Conditional formula to show cheaper price

dpbarry

Board Regular
Joined
Feb 10, 2003
Messages
214
Office Version
  1. 2016
Platform
  1. Windows
Hi all..

I'm looking at trying to set up a spreadsheet that will compare prices between 3 computer suppliers. (all supplier calculation on same spreadsheet)

Basically, what I want it to do is, after I enter in the prices for a product into each suppliers column, I want to change the colour of the cell (to red) that has the cheapest price for that particular product so that I can see what I have to order from each supplier that has the best price.

Is that possible?

Regards

Declan Barry :o
 
dpbarry said:
...Could you explain in laymans terms, what exactly the conditional formatting equation is doing. I don't fully understand it.
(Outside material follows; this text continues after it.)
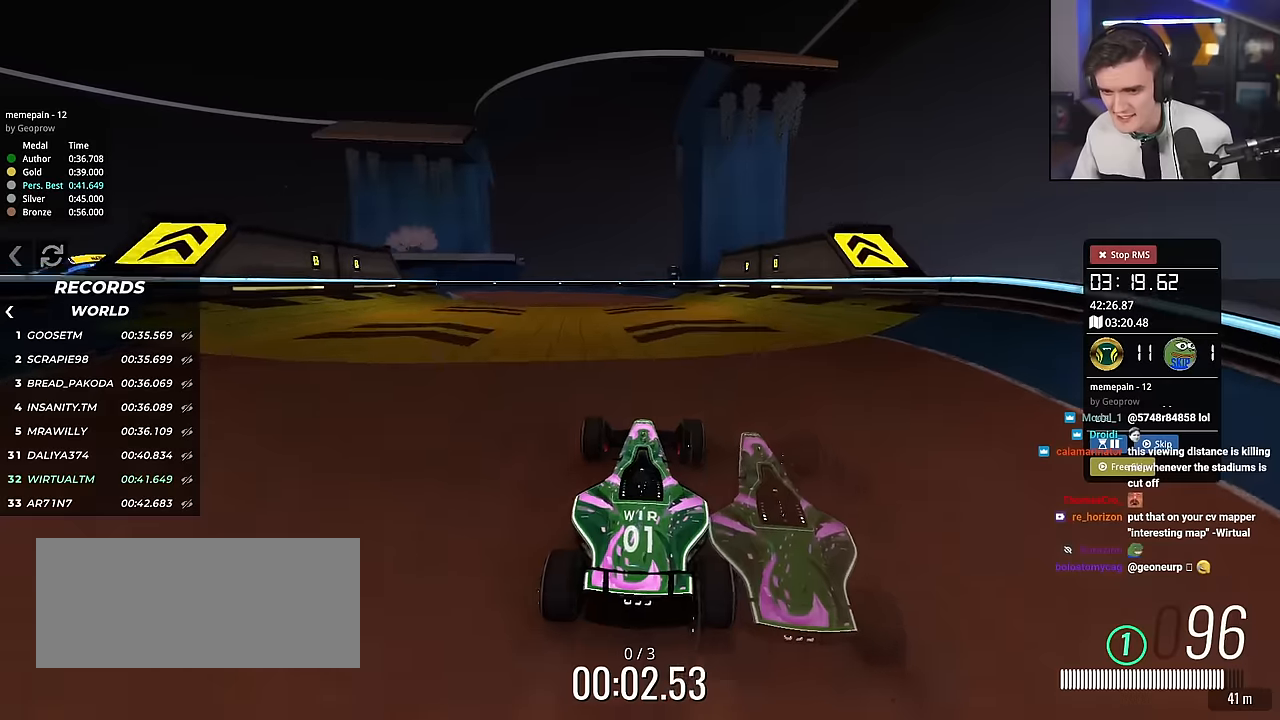
{"keys": ["left", "up"], "events": [[300, "left", "down"]]}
All I know is, it works but would like to know a bit more about what it is doing

I suppose you mean:

=E4=SMALL($E4:$G4,COUNTIF($E4:$G4,0)+1)

Small(Ref,Specifier) returns the values from Ref that is given by Specifier.

Small(Ref,1) is equal to Min(Ref).

Small(Ref,2) would return the second smallest value from Ref.

The SMALL($E4:$G4,COUNTIF($E4:$G4,0)+1) bit has as Specifier:

COUNTIF($E4:$G4,0)

which counts 0's in Ref E4:G4.

If there was a single 0 in E4:G4 and no negative values (prices cannot be negative either), MIN(E4:G4) ( or SMALL(E4:G4,1) ] would return 0, which we don't want here. Since we count 0's and add 1 to that count, we are bound to determine the smallest > 0 price by skipping all 0's. in case of single 0, we get:

=SMALL(E4:G4,1+1) ===>

=SMALL(E4:G4,2)

Concluding: The specifier expression determines for us which smallest value we want.

=E4=SMALL(...)

checks whether the value in E4 is equal to the value SMALL computes. If that's the case, the formatting is applied to E4, otherwise E4 is skipped.

Just as a matter of interest, is there a way of now getting it to multiply a quantity by the cheapest price?

Conditional formatting can only affect the formatting, not the values themselves.